The division was announced internally last February
Disney announced its metaverse ambitions to its employees last February — four months after Facebook renamed itself to Meta — when then-CEO Bob Chapek appointed Mike White to lead the next generation storytelling unit. White, who is not thought to have been impacted by the layoffs, has worked at Disney for over a decade. His LinkedIn profile notes that he originally started in the company’s Disney Interactive video games division.

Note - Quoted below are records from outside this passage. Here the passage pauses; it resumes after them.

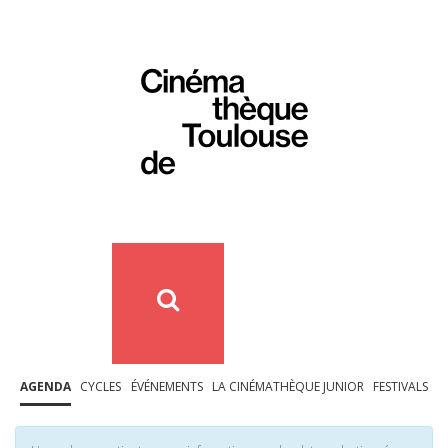
AGENDA
CYCLES
ÉVÉNEMENTS
LA CINÉMATHÈQUE JUNIOR
FESTIVALS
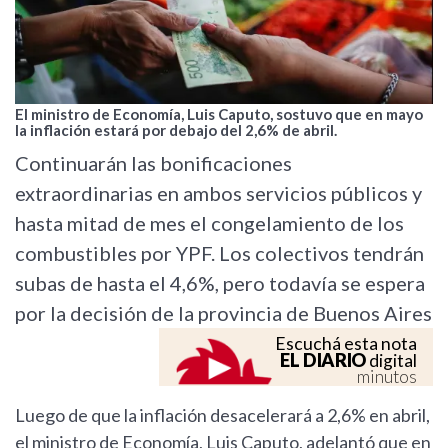
El ministro de Economía, Luis Caputo, sostuvo que en mayo
la inflación estará por debajo del 2,6% de abril.
Continuarán las bonificaciones
extraordinarias en ambos servicios públicos y
hasta mitad de mes el congelamiento de los
combustibles por YPF. Los colectivos tendrán
subas de hasta el 4,6%, pero todavía se espera
por la decisión de la provincia de Buenos Aires
Escuchá esta nota
EL DIARIO
digital
minutos
Luego de que la inflación desacelerará a 2,6% en abril,
el ministro de Economía, Luis Caputo, adelantó que en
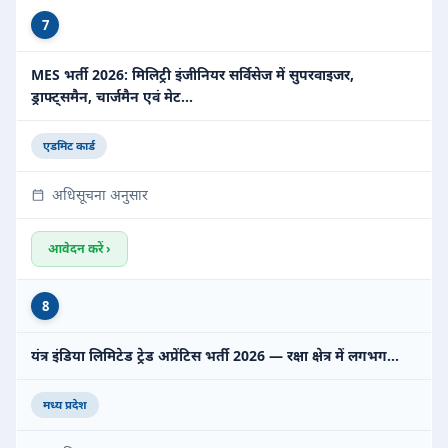
7
MES भर्ती 2026: मिलिट्री इंजीनियर सर्विसेज में सुपरवाइजर,
ड्राफ्ट्समैन, चार्जमैन एवं मेट…
एडमिट कार्ड
अधिसूचना अनुसार
आवेदन करें ›
8
यंत्र इंडिया लिमिटेड ट्रेड अप्रेंटिस भर्ती 2026 — रक्षा क्षेत्र में लगभग…
मध्य प्रदेश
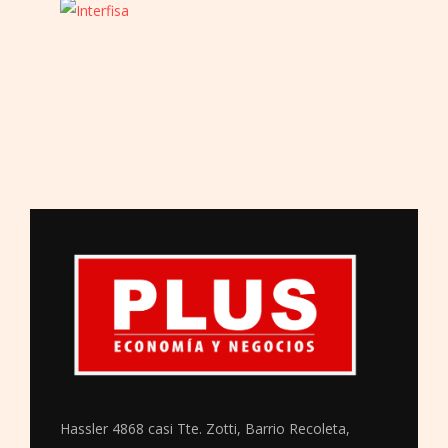
Hassler 4868 casi Tte. Zotti, Barrio Recoleta,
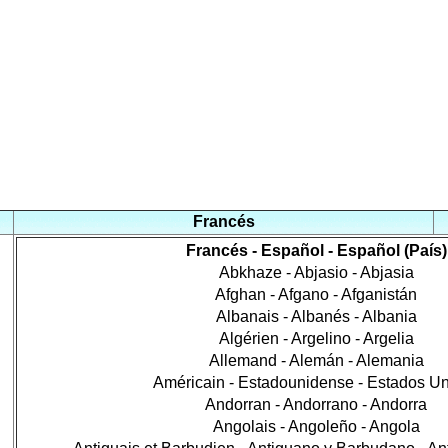
Francés
Francés - Español - Español (País)
Abkhaze - Abjasio - Abjasia
Afghan - Afgano - Afganistán
Albanais - Albanés - Albania
Algérien - Argelino - Argelia
Allemand - Alemán - Alemania
Américain - Estadounidense - Estados U
Andorran - Andorrano - Andorra
Angolais - Angoleño - Angola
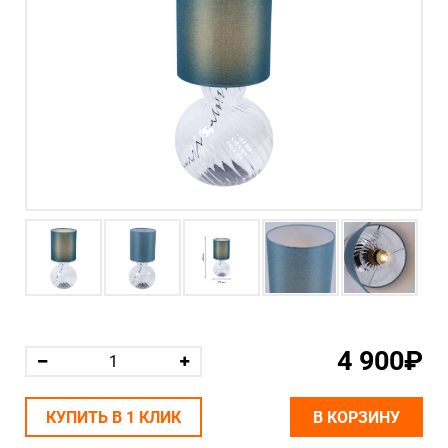
4 900₽
КУПИТЬ В 1 КЛИК
В КОРЗИНУ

“For nearly 100 years, our company has defined and re-defined entertainment by leveraging technology to bring stories to life in deeper, more impactful ways,” Chapek said in the memo last year. “Today, we have an opportunity to connect those universes and create an entirely new paradigm for how audiences experience and engage with our stories… This is the so-called metaverse.” It’s unclear exactly what experiences the team was working on, but WSJ notes that they could have involved “fantasy sports, theme-park attractions and other consumer experiences.”
Disney did not immediately respond to The Verge’s request for comment.
Although the cuts have taken place under Iger, he appears to be far from a metaverse-skeptic, with WSJ noting that he sits on the board of a startup, Genies Inc, that’s focused on helping users create avatars.
Disney isn’t the only company struggling to deliver on big metaverse ambitions. Even Meta has struggled to build adoption of its technology. Its first major VR headset release after the rebrand, the Meta Quest Pro, was terrible, and its Reality Labs division reported an operating loss of $13.72 billion last year.